Start of Text

Treatments and outcome

Only one paper in the literature mentioned treatment of intracranial hemorrhage 4, but the authors presented no details of the treatment protocol for the intracranial hemorrhage. In the present study, every patient was treated according to the protocol described in Figure 1. Blood drainage and ventricular drainage could have induced intracranial hyperpressure, and rescue some of the patients from hernia. Antiplatelet and anticoagulation drugs were stopped once hemorrhage occurred, and restarted at least three days later. No stenting thrombosis was found in these cases. Half of the patients survived, including one patient with a 40 ml hemorrhage in the temporal-occipital lobe and one patient with a 70 ml hemorrhage in the basal ganglia survived with left hemiplegia, and one patient with severe SAH had hydrocephalus. Three patients with mild or moderate hemorrhage recovered with good results. The SAH and hydrocephalus patient recovered well after shunting.

In the literature, patients seldom survived with ICH after CAS 4,18,9,12,15,25. The antiplatet and anticoagulant procedure usually resulted in severe diffuse hemorrhage. Some authors mentioned that the ICH after CAS is often devastating and has no effective treatment besides supportive measures 26.

End of Text

List of tasks →
1: In the treatments and outcome text, how long after a hemorrhage were antiplatelet and anticoagulation drugs restarted?
2: Rewrite the paragraph of the treatments and outcome text that begins "In the literature, patients seldom survived" in fewer words, keeping its main facts.
3: Continue the treatments and outcome text from its last sentence.

Start of Given records

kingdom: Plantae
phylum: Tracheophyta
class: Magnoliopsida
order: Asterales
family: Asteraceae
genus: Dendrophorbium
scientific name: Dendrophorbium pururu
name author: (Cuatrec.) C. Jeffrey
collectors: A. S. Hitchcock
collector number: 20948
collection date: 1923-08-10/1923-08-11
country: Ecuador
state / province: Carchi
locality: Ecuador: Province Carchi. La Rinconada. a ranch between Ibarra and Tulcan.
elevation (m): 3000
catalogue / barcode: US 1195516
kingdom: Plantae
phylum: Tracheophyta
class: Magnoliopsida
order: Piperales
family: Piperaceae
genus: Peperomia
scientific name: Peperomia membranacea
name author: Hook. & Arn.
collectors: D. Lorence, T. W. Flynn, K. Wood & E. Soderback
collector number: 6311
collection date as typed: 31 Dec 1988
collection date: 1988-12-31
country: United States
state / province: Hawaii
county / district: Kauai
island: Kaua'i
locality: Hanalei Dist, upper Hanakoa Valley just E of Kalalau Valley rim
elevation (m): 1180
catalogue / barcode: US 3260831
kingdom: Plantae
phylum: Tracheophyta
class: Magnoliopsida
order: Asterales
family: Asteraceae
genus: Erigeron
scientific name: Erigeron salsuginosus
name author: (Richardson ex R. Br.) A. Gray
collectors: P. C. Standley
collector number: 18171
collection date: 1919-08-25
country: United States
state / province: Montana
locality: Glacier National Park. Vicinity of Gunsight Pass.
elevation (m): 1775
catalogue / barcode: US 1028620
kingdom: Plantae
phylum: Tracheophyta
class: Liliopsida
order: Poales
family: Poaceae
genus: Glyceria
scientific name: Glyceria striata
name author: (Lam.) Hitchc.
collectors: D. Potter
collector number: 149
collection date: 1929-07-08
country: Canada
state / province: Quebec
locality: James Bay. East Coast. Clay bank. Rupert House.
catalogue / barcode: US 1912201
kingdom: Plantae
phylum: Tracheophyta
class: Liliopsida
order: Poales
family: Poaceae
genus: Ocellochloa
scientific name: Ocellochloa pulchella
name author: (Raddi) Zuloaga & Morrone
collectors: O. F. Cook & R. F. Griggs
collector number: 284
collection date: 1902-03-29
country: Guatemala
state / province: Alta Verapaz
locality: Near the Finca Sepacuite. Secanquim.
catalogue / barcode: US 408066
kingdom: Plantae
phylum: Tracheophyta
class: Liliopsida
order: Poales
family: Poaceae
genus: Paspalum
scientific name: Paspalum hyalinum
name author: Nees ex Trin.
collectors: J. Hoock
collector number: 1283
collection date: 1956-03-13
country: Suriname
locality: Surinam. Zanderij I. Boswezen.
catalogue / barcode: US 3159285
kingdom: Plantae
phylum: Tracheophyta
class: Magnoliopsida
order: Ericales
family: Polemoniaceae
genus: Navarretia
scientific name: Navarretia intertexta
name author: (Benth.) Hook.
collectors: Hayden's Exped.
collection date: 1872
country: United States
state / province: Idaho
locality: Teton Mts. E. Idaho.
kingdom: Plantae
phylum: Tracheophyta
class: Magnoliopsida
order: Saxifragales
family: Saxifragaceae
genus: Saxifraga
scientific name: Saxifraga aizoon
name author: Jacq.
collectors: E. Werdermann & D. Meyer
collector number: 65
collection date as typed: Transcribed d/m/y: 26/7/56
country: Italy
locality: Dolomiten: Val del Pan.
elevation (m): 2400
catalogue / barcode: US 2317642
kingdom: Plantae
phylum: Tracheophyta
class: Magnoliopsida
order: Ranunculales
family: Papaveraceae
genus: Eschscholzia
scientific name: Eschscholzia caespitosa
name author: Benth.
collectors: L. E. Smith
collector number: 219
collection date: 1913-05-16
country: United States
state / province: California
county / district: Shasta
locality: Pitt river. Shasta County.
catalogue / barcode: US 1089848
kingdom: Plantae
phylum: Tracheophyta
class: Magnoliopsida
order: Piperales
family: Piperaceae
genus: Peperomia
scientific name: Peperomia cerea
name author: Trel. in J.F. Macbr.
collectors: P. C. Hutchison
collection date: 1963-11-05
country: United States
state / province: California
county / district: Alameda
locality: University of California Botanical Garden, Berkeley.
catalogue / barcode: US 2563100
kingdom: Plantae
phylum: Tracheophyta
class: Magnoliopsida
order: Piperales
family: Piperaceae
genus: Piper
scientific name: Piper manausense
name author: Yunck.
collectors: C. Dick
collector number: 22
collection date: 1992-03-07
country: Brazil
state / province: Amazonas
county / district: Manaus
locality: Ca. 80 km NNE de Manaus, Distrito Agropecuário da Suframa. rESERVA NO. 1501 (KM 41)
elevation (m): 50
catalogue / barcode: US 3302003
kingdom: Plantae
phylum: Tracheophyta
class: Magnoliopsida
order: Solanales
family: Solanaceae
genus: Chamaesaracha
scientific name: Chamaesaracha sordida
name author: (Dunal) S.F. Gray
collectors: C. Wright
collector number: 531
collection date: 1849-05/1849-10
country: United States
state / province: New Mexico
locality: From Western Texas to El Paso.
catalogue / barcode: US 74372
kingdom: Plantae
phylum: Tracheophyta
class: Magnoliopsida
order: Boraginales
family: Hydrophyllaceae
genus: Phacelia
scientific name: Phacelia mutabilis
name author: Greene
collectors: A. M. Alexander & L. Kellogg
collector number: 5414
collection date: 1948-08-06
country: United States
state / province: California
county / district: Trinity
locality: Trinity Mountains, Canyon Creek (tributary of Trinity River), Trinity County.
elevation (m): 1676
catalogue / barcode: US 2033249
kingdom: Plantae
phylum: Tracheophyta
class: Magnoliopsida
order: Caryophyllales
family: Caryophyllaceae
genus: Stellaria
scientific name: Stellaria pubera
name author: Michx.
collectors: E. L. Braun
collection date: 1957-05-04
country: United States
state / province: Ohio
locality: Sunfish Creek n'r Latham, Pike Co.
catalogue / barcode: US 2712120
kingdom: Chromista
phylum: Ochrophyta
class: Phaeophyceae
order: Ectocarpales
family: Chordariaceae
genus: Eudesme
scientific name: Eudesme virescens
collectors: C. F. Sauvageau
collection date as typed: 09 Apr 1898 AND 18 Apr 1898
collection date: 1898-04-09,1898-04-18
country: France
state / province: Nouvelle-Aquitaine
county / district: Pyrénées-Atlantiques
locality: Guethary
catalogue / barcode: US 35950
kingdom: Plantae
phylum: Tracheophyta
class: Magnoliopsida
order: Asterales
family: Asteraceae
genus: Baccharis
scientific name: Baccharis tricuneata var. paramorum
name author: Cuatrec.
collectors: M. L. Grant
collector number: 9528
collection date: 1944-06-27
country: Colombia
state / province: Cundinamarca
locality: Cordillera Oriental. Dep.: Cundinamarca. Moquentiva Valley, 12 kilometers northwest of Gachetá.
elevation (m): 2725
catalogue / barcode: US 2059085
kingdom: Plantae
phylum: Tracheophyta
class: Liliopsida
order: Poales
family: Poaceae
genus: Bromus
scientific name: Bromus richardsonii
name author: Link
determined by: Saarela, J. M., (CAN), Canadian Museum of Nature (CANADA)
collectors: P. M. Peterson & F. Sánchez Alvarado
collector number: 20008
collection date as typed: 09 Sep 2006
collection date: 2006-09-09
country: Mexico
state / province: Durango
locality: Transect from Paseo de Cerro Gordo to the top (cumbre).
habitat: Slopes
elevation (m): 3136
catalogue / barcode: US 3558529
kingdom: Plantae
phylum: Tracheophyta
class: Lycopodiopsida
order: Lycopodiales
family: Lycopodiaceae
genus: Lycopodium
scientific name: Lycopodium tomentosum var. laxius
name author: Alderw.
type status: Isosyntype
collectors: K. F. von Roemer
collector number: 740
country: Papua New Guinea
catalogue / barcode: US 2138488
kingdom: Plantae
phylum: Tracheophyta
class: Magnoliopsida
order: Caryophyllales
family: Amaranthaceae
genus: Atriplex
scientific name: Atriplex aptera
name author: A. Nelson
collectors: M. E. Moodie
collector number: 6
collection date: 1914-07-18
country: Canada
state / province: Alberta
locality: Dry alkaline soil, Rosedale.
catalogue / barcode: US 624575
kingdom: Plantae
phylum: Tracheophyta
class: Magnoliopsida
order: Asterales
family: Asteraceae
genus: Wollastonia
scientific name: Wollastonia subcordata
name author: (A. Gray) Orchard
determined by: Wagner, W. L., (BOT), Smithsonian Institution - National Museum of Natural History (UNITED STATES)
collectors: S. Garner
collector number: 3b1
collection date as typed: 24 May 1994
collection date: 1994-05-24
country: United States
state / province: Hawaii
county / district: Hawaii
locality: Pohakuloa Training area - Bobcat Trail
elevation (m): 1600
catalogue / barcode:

End of Given records

Answers for the tasks →
1: At least three days later.

2: Published reports show that patients seldom survived ICH after CAS. Antiplatelet and anticoagulant treatment usually caused severe diffuse hemorrhage, and some authors call ICH after CAS often devastating, with no effective treatment beyond supportive measures.

3:
In the present cases, outcomes were not so poor. Although severe hemorrhage or diffuse SAH were fatal, three patients with mild hemorrhage recovered without any disability, and two patients with hemorrhage larger than 40ml survived with paralysis. Operators should be encouraged to save patients by good neuro-intensive care.

Conclusions

The pathological mechanism of ICH after CAS remains unsettled. ICH usually occurs a few hours after CAS and leads to catastrophic results. Once patients have had had intracranial hemorrhage, good neurocritical care may be life-saving. Stopping anti-platelet and anticoagulant for at least three days may avoid thrombosis in the stenting site.